Data passing

We use Apache Arrow to pass data between Pipeline steps and across different languages. The Orchest SDK wraps Apache Arrow so that it can be used in Orchest.

See the full data passing API reference for more information.

Python example

In this example, we show how to pass data between different pipeline steps using Python.

Using the following pipeline:

Pipeline defined as: step-1, step-2 --> step-3

We will create and name data in steps 1 and 2, and pass it to step 3.

"""step-1"""
import orchest

data = "Hello, World!"

# Output the data so that step-3 can retrieve it.
orchest.output(data, name="my_string")
"""step-2"""
import orchest

data = [3, 1, 4]

# Output the data so that step-3 can retrieve it.
orchest.output(data, name="my_list")

The output data from steps 1 and 2 is copied to shared memory so that step 3 can access it. This also lets us access the data in JupyterLab.

"""step-3"""
import orchest

# Get the input for step-3, i.e. the output of step-1 and step-2.
input_data = orchest.get_inputs()

Warning

🚨 Only call orchest.transfer.get_inputs() and orchest.transfer.output() once. Otherwise your code will break in jobs and overwrite data.

Step 3’s input_data will be:

{
 "my_list": [3, 1, 4],
 "my_string": "Hello, World!",
 "unnamed": []
}

We will discuss unnamed in the next section.
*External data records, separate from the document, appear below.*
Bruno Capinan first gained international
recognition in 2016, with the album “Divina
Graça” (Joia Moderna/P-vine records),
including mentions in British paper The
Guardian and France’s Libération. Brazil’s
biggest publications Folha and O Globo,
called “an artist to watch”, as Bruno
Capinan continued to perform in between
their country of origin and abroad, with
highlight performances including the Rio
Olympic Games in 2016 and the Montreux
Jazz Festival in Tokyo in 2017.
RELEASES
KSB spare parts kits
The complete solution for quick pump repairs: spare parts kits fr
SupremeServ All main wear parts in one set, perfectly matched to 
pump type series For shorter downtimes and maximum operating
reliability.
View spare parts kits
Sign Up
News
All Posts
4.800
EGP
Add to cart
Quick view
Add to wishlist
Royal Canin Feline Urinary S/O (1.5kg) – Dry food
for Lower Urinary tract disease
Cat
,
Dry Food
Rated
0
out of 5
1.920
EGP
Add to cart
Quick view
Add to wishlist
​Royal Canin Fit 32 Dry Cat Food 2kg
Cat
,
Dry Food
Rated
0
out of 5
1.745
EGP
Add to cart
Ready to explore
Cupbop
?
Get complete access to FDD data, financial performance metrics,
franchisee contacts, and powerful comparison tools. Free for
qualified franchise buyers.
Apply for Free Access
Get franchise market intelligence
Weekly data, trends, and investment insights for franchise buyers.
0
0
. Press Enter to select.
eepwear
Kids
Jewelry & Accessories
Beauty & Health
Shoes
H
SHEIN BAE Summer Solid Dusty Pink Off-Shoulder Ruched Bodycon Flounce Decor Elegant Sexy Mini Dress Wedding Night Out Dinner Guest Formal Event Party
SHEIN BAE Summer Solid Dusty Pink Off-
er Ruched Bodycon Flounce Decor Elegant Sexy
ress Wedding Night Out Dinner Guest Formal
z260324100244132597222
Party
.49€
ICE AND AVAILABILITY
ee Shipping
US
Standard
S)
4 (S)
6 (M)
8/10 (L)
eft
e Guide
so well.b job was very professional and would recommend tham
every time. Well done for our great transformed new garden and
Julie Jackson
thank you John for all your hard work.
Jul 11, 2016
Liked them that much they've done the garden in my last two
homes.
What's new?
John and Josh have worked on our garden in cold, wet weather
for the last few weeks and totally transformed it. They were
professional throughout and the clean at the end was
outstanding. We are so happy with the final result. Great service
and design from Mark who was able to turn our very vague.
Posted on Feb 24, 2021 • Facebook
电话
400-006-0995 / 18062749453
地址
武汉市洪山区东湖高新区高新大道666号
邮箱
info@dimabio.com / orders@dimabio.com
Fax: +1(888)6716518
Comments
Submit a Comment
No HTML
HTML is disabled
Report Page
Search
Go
Passing data without a name

It’s best practice to pass data with a name in most cases. However, sometimes you may want to use a list rather than a dictionary to store your data. Therefore, it’s not necessary to give outputted data a name.

When passing unnamed data, the receiving step treats the values as an ordered collection (see order of unnamed data). In the previous example, step 3 receives input data with a special key called unnamed.

If we change the output of step 1 to:

"""step-1"""
import orchest

data = "Hello, World!"

# Output the data so that step-3 can retrieve it.
# But this time, don't give a name.
orchest.output(data, name=None)

The input_data in step 3 would then be equal to:

{
 "my_list": [3, 1, 4],
 "unnamed": ["Hello, World!"]
}

If we change the step 2 to:

"""step-2"""
import orchest

data = [3, 1, 4]

orchest.output(data, name=None)

The input_data in step 3 would be:

{
 "unnamed": ["Hello, World!", [3, 1, 4]]
}

Populating the unnamed key with the all outputted values without a name.

Ordering unnamed data

The visual pipeline editor can order data passing. This is written to the pipeline definition file. orchest.transfer.get_inputs() then infers order from the pipeline definition file.

Below is a screenshot of step 3’s properties from the example above. The list can be reordered with drag and drop.

../_images/step-connections.png

Having the above order of connections, step 3’s input_data becomes:

{
 "unnamed": [[3, 1, 4], "Hello, World!"]
}

Top-to-bottom in the visual editor corresponds to left-to-right in unnamed.